In the recent literature, the substantial discrepancy in recurrence rate reported by different workers may be ascribed partly to the unpredictability in the follow-up period. Browne et al. were among those researchers who reported that the recurrence rate increased with extension of the follow-up period to 5 years or more. In addition, it was found that of 75 keratocysts with follow-up times ranging from 5 to 17 years (mean 8.3), 32 (43%) recurred. [18] The collective recurrence rate of the 67 annually examined cysts increased from 3% after the 1 st year following the operation to 37% after the 3 rd year. After that, no new recurrences were noted. They further observed that recurrences were quite frequent (63%) with cysts in patients with the NBCCS than with cysts in patients without the syndrome (37%). OKC enucleated in one piece recurred significantly less often than cysts enucleated in several pieces, and the recurrence rate in cases with a clinically observable infection, a fistula or with a perforated bony wall was higher than when these features were not present. The size of the cyst did not seem to influence its prognosis after surgery, but those whose radiographic appearance was multilocular had a higher recurrence rate than those with a unilocular appearance. [18],[23],[24]

Goldstein et al. in 1994 have found strong evidence for linkage between 9q22.3 and 9q31 markers and an NBCC locus in eight NBCC pedigrees, and they had localized the NBCC locus to a 10-cM region distal to D9S196 and confined the localization proximal to D9S109. They finally proposed the following order for the NBCCS markers; D9S119-D9S12-D9S197-D9S196-(NBCC, D9S180-D9S173, ALDOB; Aldolase Dehydrogenase B)-D9S109-D9S127-(D9S53, D9S29). [25]

There are a number of possible explanations have been documented in the literature why OKC recur so frequently and require meticulous surgical planning and execution.
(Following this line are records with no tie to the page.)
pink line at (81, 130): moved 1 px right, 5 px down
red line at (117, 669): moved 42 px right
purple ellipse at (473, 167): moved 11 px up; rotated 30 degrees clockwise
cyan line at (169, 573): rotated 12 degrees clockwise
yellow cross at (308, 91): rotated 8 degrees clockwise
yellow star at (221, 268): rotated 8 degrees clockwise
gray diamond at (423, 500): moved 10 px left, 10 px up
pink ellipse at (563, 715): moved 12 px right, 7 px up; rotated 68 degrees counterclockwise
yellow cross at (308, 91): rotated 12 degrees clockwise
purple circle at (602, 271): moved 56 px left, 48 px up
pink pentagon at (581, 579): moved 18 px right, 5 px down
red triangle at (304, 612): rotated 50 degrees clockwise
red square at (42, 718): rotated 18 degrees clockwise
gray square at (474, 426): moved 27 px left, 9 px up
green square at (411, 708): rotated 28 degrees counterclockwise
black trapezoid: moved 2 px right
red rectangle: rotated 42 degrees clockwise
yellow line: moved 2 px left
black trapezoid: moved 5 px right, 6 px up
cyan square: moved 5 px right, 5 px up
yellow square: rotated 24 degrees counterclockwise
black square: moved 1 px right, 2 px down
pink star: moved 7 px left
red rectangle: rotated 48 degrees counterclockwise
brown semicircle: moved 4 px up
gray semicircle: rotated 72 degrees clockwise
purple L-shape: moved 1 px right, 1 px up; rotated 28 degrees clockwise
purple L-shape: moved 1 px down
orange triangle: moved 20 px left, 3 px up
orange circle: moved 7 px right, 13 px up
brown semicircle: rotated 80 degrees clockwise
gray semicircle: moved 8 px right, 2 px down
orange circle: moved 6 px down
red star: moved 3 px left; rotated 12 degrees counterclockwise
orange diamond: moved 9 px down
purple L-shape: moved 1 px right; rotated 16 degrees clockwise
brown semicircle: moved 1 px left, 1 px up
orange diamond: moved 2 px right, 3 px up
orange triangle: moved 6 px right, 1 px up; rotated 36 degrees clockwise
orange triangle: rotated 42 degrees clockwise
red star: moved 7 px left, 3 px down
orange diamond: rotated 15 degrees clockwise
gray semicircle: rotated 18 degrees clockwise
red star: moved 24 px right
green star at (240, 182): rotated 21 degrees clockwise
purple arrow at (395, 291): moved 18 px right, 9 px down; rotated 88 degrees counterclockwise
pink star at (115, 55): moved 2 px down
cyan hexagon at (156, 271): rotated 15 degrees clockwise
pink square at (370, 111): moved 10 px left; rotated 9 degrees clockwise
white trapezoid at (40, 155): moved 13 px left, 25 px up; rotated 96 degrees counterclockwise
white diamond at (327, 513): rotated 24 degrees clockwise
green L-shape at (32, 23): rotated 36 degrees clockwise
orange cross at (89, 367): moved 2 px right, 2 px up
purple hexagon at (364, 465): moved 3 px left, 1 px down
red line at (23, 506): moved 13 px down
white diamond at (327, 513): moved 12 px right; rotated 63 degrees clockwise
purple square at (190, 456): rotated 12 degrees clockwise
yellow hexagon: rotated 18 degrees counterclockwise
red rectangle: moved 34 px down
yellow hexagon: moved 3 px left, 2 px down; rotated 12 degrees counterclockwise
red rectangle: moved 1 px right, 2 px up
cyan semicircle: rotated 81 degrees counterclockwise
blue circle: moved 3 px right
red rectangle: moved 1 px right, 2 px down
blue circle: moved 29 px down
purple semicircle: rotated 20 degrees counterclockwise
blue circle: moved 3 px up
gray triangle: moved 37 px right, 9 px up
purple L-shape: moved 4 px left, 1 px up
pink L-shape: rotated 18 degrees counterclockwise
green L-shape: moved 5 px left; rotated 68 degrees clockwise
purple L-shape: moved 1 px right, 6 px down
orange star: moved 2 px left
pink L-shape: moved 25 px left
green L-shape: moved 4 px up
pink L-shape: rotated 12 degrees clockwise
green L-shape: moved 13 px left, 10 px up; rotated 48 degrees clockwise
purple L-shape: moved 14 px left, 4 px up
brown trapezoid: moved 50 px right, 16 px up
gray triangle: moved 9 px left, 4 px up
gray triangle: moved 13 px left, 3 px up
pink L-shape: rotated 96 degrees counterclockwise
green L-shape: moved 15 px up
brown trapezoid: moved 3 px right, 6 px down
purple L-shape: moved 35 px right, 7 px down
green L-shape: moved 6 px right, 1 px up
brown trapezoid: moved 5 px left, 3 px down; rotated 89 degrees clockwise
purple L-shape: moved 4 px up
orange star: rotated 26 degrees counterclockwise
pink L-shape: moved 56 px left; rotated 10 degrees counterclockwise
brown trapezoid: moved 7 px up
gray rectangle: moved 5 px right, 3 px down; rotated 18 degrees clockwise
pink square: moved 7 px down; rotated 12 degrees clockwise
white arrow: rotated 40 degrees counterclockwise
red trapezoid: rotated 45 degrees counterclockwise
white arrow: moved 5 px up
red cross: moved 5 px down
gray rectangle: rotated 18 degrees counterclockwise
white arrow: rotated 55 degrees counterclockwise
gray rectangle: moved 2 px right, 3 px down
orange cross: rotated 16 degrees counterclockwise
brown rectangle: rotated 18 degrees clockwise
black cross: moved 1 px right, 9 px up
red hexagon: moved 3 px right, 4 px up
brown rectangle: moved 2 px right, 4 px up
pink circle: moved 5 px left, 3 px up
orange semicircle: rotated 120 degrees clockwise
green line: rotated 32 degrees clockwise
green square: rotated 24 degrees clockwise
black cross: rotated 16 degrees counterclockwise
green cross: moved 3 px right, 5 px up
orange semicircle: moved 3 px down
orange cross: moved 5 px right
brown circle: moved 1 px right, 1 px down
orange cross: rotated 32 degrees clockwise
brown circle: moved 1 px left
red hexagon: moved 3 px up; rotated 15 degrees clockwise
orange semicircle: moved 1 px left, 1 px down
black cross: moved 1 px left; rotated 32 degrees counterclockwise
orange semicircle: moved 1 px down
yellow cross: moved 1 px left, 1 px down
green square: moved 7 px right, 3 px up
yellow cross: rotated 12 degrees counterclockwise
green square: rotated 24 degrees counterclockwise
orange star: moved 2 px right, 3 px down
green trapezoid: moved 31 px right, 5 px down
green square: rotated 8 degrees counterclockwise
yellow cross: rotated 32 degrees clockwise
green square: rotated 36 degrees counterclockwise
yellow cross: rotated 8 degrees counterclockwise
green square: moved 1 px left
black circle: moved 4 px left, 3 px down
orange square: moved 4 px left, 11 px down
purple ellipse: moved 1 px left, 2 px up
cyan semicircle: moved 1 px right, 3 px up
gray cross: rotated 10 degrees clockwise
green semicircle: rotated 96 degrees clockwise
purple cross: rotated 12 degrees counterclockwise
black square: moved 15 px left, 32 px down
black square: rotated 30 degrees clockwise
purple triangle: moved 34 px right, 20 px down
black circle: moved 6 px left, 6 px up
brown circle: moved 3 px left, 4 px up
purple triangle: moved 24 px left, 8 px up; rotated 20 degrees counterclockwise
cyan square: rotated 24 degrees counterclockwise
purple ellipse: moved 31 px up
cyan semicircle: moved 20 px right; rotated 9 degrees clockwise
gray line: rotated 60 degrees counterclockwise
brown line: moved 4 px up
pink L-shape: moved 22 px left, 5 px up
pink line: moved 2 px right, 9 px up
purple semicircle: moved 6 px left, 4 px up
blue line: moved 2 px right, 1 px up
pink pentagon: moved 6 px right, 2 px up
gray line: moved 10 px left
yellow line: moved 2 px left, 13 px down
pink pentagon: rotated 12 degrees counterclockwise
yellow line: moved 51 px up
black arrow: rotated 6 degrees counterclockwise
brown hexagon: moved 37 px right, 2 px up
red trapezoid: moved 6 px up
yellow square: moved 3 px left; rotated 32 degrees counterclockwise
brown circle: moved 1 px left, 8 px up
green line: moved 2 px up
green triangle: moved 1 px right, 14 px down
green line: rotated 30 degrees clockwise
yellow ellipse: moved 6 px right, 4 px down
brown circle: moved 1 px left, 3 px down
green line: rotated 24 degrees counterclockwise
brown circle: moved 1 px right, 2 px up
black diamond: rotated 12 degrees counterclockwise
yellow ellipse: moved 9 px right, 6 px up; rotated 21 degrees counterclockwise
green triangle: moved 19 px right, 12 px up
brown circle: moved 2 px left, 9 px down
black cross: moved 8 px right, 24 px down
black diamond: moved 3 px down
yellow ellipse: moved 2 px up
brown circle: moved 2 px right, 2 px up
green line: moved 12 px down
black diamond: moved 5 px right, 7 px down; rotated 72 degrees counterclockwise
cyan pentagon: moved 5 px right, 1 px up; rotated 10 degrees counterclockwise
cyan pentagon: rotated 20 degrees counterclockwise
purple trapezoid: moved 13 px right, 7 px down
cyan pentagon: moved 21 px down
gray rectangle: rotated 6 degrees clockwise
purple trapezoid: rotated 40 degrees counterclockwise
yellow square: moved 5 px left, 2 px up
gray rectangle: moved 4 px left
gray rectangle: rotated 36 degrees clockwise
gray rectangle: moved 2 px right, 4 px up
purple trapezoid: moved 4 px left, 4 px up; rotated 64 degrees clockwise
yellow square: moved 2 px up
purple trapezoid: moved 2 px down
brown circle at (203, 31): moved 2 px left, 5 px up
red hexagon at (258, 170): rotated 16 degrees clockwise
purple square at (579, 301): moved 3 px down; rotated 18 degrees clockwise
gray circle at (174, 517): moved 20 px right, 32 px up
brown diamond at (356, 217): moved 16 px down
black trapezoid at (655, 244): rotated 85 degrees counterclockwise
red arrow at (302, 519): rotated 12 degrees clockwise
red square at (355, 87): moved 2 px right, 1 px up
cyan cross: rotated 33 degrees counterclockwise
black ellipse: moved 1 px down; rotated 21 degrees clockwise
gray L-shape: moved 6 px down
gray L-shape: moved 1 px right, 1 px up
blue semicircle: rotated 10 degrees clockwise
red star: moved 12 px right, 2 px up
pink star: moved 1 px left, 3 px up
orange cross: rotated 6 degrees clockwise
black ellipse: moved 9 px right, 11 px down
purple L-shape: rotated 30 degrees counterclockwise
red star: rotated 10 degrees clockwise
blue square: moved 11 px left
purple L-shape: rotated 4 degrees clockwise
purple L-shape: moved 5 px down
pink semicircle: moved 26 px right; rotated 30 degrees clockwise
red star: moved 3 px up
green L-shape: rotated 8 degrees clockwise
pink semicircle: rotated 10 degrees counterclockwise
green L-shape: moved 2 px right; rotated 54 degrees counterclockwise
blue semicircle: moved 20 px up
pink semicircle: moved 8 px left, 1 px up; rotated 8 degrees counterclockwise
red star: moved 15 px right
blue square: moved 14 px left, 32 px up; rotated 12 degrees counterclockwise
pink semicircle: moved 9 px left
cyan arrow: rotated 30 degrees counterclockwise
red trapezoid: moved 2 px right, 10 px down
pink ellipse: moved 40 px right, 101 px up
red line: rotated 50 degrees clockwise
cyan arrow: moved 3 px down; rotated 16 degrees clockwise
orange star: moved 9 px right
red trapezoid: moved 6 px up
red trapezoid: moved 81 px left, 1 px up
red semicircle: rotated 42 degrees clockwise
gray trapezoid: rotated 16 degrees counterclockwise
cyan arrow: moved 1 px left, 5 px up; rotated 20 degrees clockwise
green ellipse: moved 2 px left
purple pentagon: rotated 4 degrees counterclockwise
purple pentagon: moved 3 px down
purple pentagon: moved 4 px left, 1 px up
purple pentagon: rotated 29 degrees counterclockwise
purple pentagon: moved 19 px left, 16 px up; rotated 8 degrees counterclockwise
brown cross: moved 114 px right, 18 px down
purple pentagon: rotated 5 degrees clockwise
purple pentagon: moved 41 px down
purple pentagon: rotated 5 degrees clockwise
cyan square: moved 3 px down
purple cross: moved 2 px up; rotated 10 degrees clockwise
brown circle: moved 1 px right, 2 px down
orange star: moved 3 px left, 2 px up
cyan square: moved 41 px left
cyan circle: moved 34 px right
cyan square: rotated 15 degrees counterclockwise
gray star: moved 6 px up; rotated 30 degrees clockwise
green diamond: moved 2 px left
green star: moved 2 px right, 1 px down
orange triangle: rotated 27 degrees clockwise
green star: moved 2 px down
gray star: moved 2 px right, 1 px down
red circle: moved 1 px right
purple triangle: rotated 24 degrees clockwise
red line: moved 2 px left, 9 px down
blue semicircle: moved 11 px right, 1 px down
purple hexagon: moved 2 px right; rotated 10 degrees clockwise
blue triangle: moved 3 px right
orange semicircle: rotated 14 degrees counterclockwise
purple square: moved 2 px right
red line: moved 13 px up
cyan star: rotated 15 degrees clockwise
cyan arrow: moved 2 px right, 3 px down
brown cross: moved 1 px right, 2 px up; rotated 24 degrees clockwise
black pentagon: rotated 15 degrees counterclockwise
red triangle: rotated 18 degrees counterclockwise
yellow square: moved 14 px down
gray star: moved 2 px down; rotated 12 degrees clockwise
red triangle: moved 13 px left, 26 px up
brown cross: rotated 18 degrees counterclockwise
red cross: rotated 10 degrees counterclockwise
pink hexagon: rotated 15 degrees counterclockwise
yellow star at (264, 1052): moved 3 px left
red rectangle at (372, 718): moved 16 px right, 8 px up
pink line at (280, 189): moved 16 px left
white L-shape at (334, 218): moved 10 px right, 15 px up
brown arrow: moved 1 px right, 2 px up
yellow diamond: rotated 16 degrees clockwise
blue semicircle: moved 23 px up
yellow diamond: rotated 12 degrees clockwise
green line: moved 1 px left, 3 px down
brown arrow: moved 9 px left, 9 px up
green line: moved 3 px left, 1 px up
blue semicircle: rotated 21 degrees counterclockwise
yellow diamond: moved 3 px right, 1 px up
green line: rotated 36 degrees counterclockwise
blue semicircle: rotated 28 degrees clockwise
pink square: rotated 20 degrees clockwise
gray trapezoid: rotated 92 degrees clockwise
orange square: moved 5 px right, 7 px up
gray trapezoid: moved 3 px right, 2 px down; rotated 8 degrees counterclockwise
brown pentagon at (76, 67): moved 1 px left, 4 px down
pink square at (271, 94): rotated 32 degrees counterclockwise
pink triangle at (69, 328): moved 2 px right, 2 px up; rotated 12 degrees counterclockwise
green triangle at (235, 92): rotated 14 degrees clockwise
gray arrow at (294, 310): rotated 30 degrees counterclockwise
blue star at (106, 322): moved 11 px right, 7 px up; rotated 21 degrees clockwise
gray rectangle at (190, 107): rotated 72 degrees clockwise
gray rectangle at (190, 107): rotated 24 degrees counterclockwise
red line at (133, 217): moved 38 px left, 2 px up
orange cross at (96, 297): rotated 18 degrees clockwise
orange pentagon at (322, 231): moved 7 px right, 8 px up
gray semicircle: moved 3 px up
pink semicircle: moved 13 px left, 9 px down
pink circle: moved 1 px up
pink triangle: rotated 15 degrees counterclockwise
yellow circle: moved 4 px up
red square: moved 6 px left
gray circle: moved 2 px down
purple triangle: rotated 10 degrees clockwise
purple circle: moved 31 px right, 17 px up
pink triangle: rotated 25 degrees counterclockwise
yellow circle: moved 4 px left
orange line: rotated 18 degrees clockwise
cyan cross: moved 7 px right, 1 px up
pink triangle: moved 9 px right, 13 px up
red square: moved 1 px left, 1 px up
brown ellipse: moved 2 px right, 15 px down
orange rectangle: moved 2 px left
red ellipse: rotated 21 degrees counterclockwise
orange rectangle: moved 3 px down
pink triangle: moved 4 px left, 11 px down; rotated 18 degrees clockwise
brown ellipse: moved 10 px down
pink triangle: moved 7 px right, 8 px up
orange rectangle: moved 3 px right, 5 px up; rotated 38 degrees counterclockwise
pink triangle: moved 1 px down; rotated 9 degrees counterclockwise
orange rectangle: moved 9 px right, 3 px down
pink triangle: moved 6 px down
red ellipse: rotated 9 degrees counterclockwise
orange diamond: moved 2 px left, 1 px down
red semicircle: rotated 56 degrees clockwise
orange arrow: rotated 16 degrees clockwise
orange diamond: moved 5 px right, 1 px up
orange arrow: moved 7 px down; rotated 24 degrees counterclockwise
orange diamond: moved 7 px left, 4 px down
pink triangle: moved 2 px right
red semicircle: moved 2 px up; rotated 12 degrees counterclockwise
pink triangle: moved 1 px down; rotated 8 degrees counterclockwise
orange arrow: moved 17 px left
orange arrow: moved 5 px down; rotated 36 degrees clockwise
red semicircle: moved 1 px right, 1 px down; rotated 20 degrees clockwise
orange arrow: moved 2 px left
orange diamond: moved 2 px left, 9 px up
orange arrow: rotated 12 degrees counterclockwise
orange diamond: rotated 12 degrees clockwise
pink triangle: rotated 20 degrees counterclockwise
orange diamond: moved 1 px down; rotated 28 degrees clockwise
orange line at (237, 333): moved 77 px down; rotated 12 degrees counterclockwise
The first of these is related to their tendency to multiplicity in some patients, including the occurrence of satellite cysts which may be retained during an enucleation procedure. In case the enucleation procedures are incomplete, some instances of recurrence may be new cysts arising from retained satellite microcysts or retained mural cell islands. Moreover, the OKC linings mucosas are very thin and fragile, particularly when the cysts are large, and are therefore more difficult to enucleate than cysts with thick walls. Portions of the lining may be left behind and constitute the origin of a recurrence. The recurrences were exceptionally infrequent if the cyst was enucleated in one piece but occurred in over half of the cases when the cyst was removed in several pieces. Nevertheless, an endeavor to save vital adjacent teeth during the procedure may lead to incomplete eradication and therefore to future recurrence of the lesion. [26]

Conclusion and future perspective

NBCCS is a genetic complex of the abnormalities transmitted as an autosomal dominant trait. Apart from the various characteristic features of NBCCS including cutaneous and skeletal abnormalities, most distinguished and characteristic cutaneous manifestation is nevoid basal cell carcinoma. It is imperative to note that the dental professional may be the first to come across and identify this syndrome when the multiple cyst like radiolucencies are discovered on routine radiographs of the jaws. Therefore, for the correct follow-up and management of the case, the patient must be referred to a clinical geneticist for counseling. The family persons of patients with NBCCS have to be thoroughly examined for the genetic basis as it is inherited as an autosomal dominant disorder. Some accustomed guidelines for the follow-up period include the following: Neurological examination twice yearly, cerebral magnetic resonance imaging once in a year for 1-7 years of age, orthopantomogram every 12-18 months starting at the age of 8 years, yearly skin examination and cardiologic examination according to the signs and symptoms. Conversely, there is a significant lack of scientific literature that could authenticate the exact etiology and frequent recurrent of OKC in NBCCS. However, we look forward to have some long term clinical studies with detailed molecular and gene analysis that could precisely establish some reliable clinical guidelines in this regards.